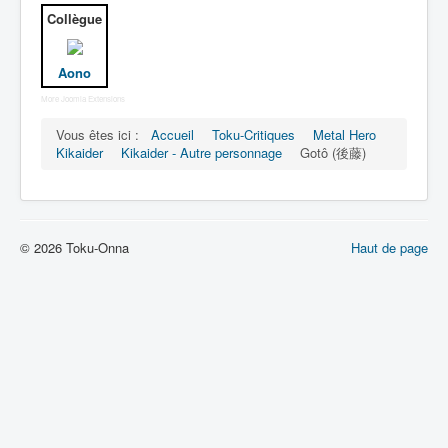
Lexique
Collègue
Jinzô ningen Kikaider (人造 人間
キカイダー) = Androïde Kikaider
Aono
More Joomla Extensions
Série
Vous êtes ici :
Accueil
Toku-Critiques
Metal Hero
Personnages
Kikaider
Kikaider - Autre personnage
Gotô (後藤)
Mechas
Objets
© 2026 Toku-Onna
Haut de page
Lieux
Épisodes
Chronologie
Références
Fanservice
Kikaider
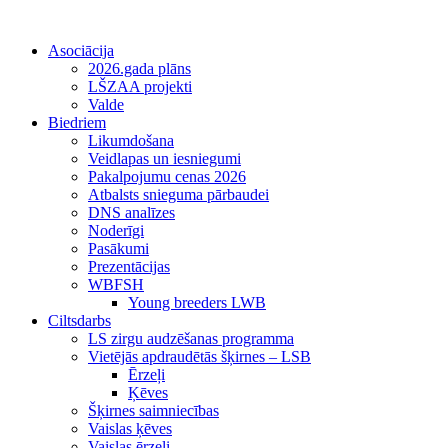
Asociācija
2026.gada plāns
LŠZAA projekti
Valde
Biedriem
Likumdošana
Veidlapas un iesniegumi
Pakalpojumu cenas 2026
Atbalsts snieguma pārbaudei
DNS analīzes
Noderīgi
Pasākumi
Prezentācijas
WBFSH
Young breeders LWB
Ciltsdarbs
LS zirgu audzēšanas programma
Vietējās apdraudētās šķirnes – LSB
Ērzeļi
Ķēves
Šķirnes saimniecības
Vaislas ķēves
Vaislas ērzeļi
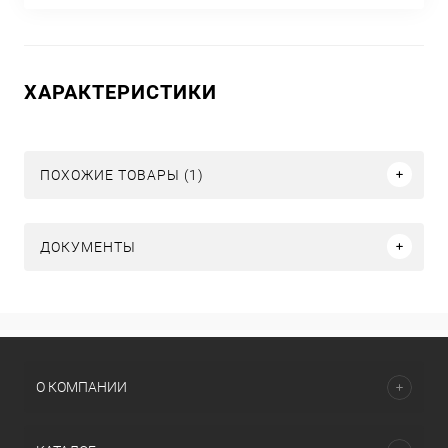
ХАРАКТЕРИСТИКИ
ПОХОЖИЕ ТОВАРЫ (1)
ДОКУМЕНТЫ
О КОМПАНИИ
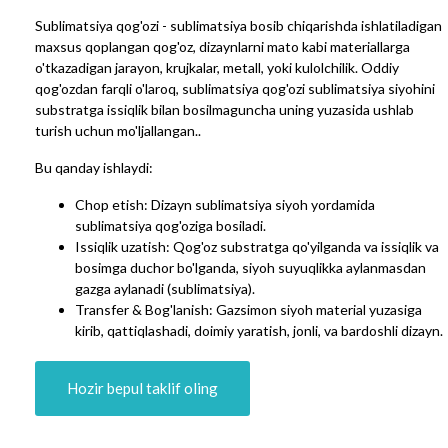
Sublimatsiya qog'ozi - sublimatsiya bosib chiqarishda ishlatiladigan
maxsus qoplangan qog'oz, dizaynlarni mato kabi materiallarga
o'tkazadigan jarayon, krujkalar, metall, yoki kulolchilik. Oddiy
qog'ozdan farqli o'laroq, sublimatsiya qog'ozi sublimatsiya siyohini
substratga issiqlik bilan bosilmaguncha uning yuzasida ushlab
turish uchun mo'ljallangan..
Bu qanday ishlaydi:
Chop etish: Dizayn sublimatsiya siyoh yordamida
sublimatsiya qog'oziga bosiladi.
Issiqlik uzatish: Qog'oz substratga qo'yilganda va issiqlik va
bosimga duchor bo'lganda, siyoh suyuqlikka aylanmasdan
gazga aylanadi (sublimatsiya).
Transfer & Bog'lanish: Gazsimon siyoh material yuzasiga
kirib, qattiqlashadi, doimiy yaratish, jonli, va bardoshli dizayn.
Hozir bepul taklif oling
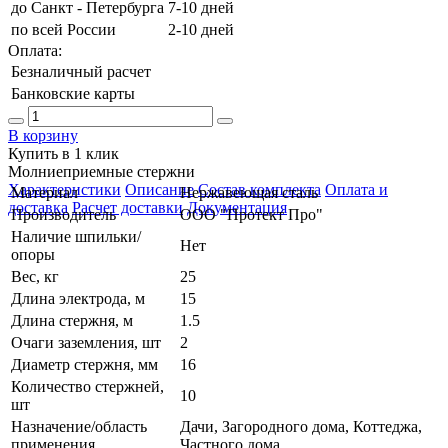
до Санкт - Петербурга
7-10 дней
по всей России
2-10 дней
Оплата:
Безналичный расчет
Банковские карты
В корзину
Купить в 1 клик
Молниеприемные стержни
Характеристики
Описание
Состав комплекта
Оплата и
Материал
Нержавеющая сталь
доставка
Расчет доставки
Документация
Производитель
ООО "Протект Про"
Наличие шпильки/
Нет
опоры
Вес, кг
25
Длина электрода, м
15
Длина стержня, м
1.5
Очаги заземления, шт
2
Диаметр стержня, мм
16
Количество стержней,
10
шт
Назначение/область
Дачи, Загородного дома, Коттеджа,
применения
Частного дома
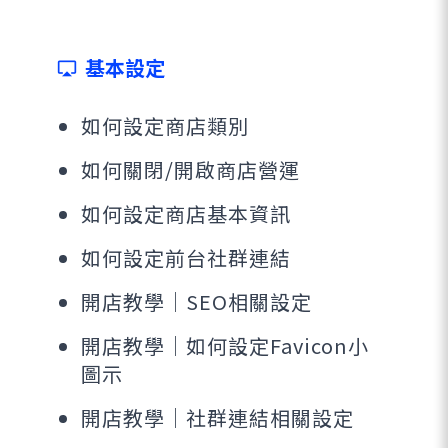
基本設定
airplay
如何設定商店類別
如何關閉/開啟商店營運
如何設定商店基本資訊
如何設定前台社群連結
開店教學｜SEO相關設定
開店教學｜如何設定Favicon小
圖示
開店教學｜社群連結相關設定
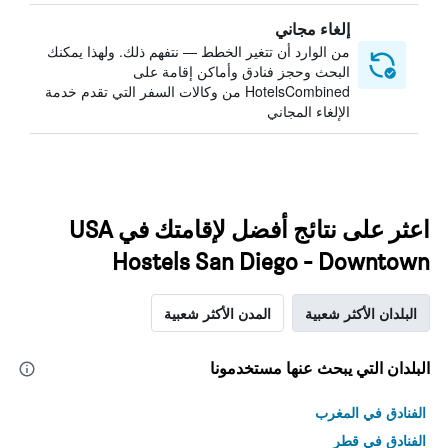
إلغاء مجاني
من الوارد أن تتغير الخطط — نتفهم ذلك. ولهذا يمكنك
البحث وحجز فنادق وأماكن إقامة على
HotelsCombined من وكالات السفر التي تقدم خدمة
الإلغاء المجاني
اعثر على نتائج أفضل لإقامتك في USA
Hostels San Diego - Downtown
البلدان الأكثر شعبية
المدن الأكثر شعبية
البلدان التي يبحث عنها مستخدمونا
الفنادق في المغرب
الفنادق في قطر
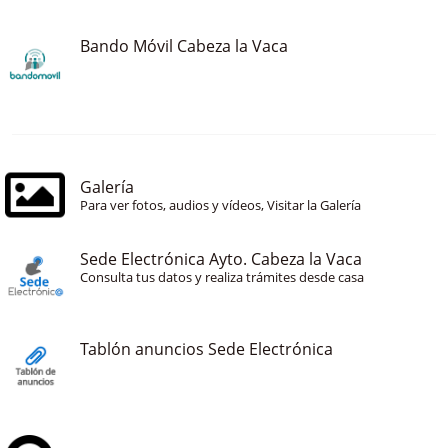
Bando Móvil Cabeza la Vaca
Galería
Para ver fotos, audios y vídeos, Visitar la Galería
Sede Electrónica Ayto. Cabeza la Vaca
Consulta tus datos y realiza trámites desde casa
Tablón anuncios Sede Electrónica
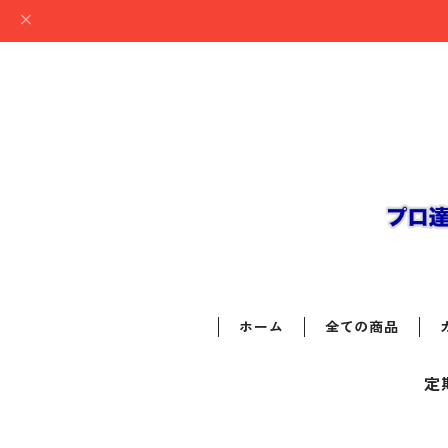
ホーム
全ての商品
定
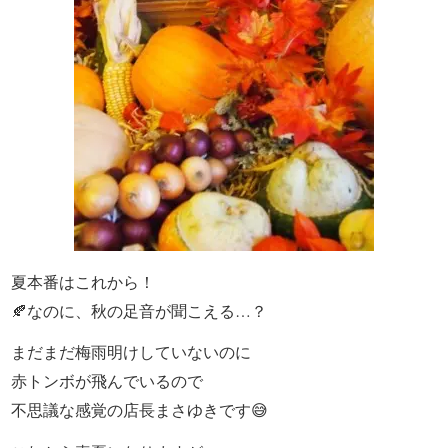
わ
や
HOME
寿
司・
盛
り
夏本番はこれから！
🍂なのに、秋の足音が聞こえる…？
合
まだまだ梅雨明けしていないのに
わ
赤トンボが飛んでいるので
せ
不思議な感覚の店長まさゆきです😅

——

**Task instructions**
I would like the exact lines from the data above, starting with the one that holds "Toku-Critiques" and going on through the one that holds "o'tkazadigan jarayon, krujkalar, metall, yoki", without the pictures.

**Expected answer**
Toku-Critiques
Metal Hero
Personnages
Kikaider
Kikaider - Autre personnage
Gotô (後藤)
Mechas
Objets
© 2026 Toku-Onna
Haut de page
Lieux
Épisodes
Chronologie
Références
Fanservice
Kikaider
Asociācija
2026.gada plāns
LŠZAA projekti
Valde
Biedriem
Likumdošana
Veidlapas un iesniegumi
Pakalpojumu cenas 2026
Atbalsts snieguma pārbaudei
DNS analīzes
Noderīgi
Pasākumi
Prezentācijas
WBFSH
Young breeders LWB
Ciltsdarbs
LS zirgu audzēšanas programma
Vietējās apdraudētās šķirnes – LSB
Ērzeļi
Ķēves
Šķirnes saimniecības
Vaislas ķēves
Vaislas ērzeļi
ХАРАКТЕРИСТИКИ
ПОХОЖИЕ ТОВАРЫ (1)
ДОКУМЕНТЫ
О КОМПАНИИ
Sublimatsiya qog'ozi - sublimatsiya bosib chiqarishda ishlatiladigan
maxsus qoplangan qog'oz, dizaynlarni mato kabi materiallarga
o'tkazadigan jarayon, krujkalar, metall, yoki kulolchilik. Oddiy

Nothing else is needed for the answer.